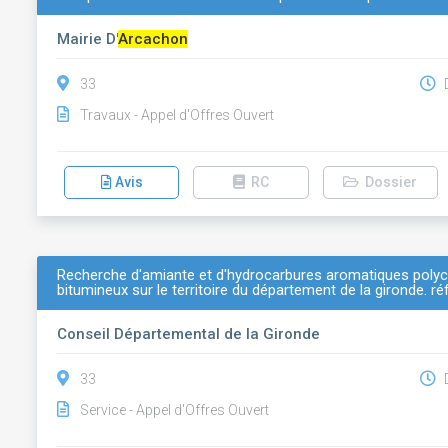
Mairie D'
Arcachon
33
D
Travaux - Appel d'Offres Ouvert
Avis
RC
Dossier
Recherche d'amiante et d'hydrocarbures aromatiques polyc
bitumineux sur le territoire du département de la gironde. ré
Conseil Départemental de la Gironde
33
D
Service - Appel d'Offres Ouvert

# [What you will do]
Every record, word for word, should be given back without its pictures.

# [Output of the task]
Mairie D'
Arcachon
33
D
Travaux - Appel d'Offres Ouvert
Avis
RC
Dossier
Recherche d'amiante et d'hydrocarbures aromatiques polyc
bitumineux sur le territoire du département de la gironde. ré
Conseil Départemental de la Gironde
33
D
Service - Appel d'Offres Ouvert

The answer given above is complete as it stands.